Yet, in the face of all these lawless proceedings, the Know-nothing party increased with amazing rapidity. “Without presses, without electioneering,” said the New York Times, “with no prestige or power, it has completely overthrown and swamped the two old historic parties of the country.” This was certainly true of New England, and notably so of Massachusetts, where, in the autumn of 1854, the Know-nothings elected their candidate for governor and nearly every member of the legislature. In the State of New York Ullman, the standard-bearer of the new army of persecution, received over 122,000 votes, and, though defeated in the city, it was more than suspected that the Democrat who was chosen as mayor had been a member of the organization. In many other States and cities the power of the sworn secret combination was felt and acknowledged.

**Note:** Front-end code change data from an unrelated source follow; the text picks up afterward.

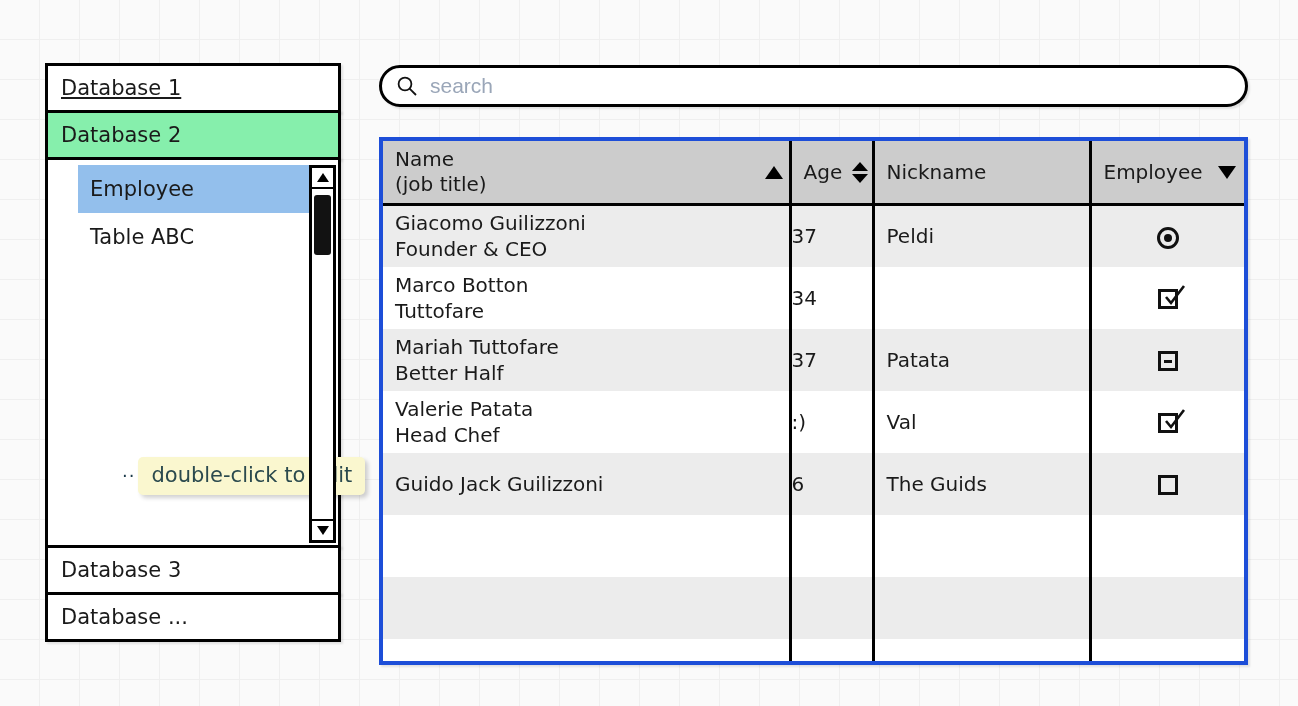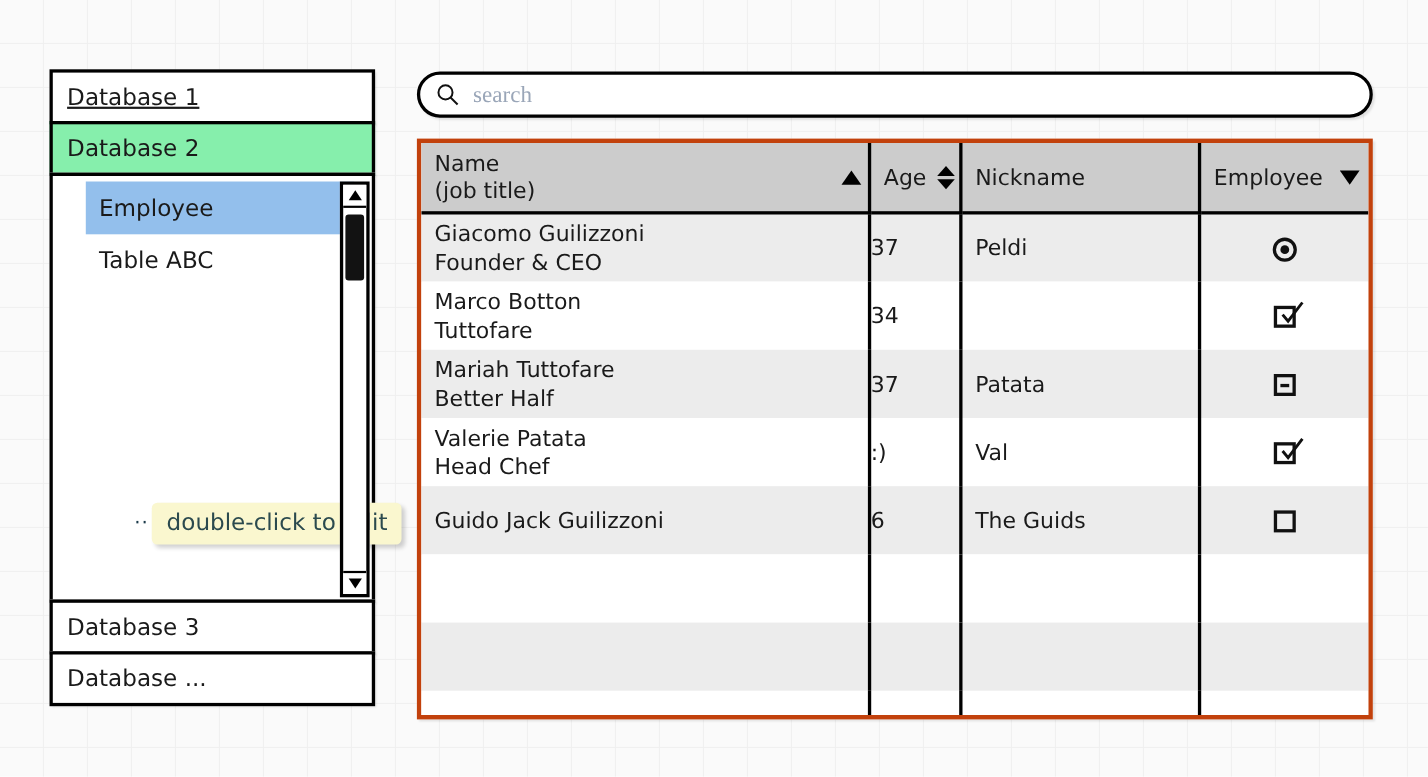--- a/index.html
+++ b/index.html
@@ -160,7 +160,7 @@
     border: none;
     outline: none;
     background: transparent;
-    font-family: Liberation Serif, serif;
+    font-family: Liberation Sans, sans-serif;
     font-size: 21px;
     color: #222;
     width: 760px;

Its influence and unseen grasp on the passions and prejudices of the lower classes of Protestants were plainly perceptible in the halls of Congress and in the executive cabinet. In the Senate William H. Seward was the first and foremost to denounce the so-called American party. As early as July, 1854, in a speech on the Homestead Bill, he took occasion to remark:
“It is sufficient for me to say that, in my judgment, everything is un-American which makes a distinction, of whatever kind, in this country between the native-born American and him whose lot is directed to be cast here by an over-ruling Providence, and who renounces his allegiance to a foreign land and swears fealty to the country which adopts him.”
The example of the great statesman was followed by such men as Douglas, Cass, Keitt, Chandler, and Seymour, while Senators Dayton and Houston, Wilson, the late Vice-President, N. P. Banks, and a number of other politicians championed the cause of intolerance as has since been confessed, for their own selfish aggrandizement as much as from inherent littleness of soul.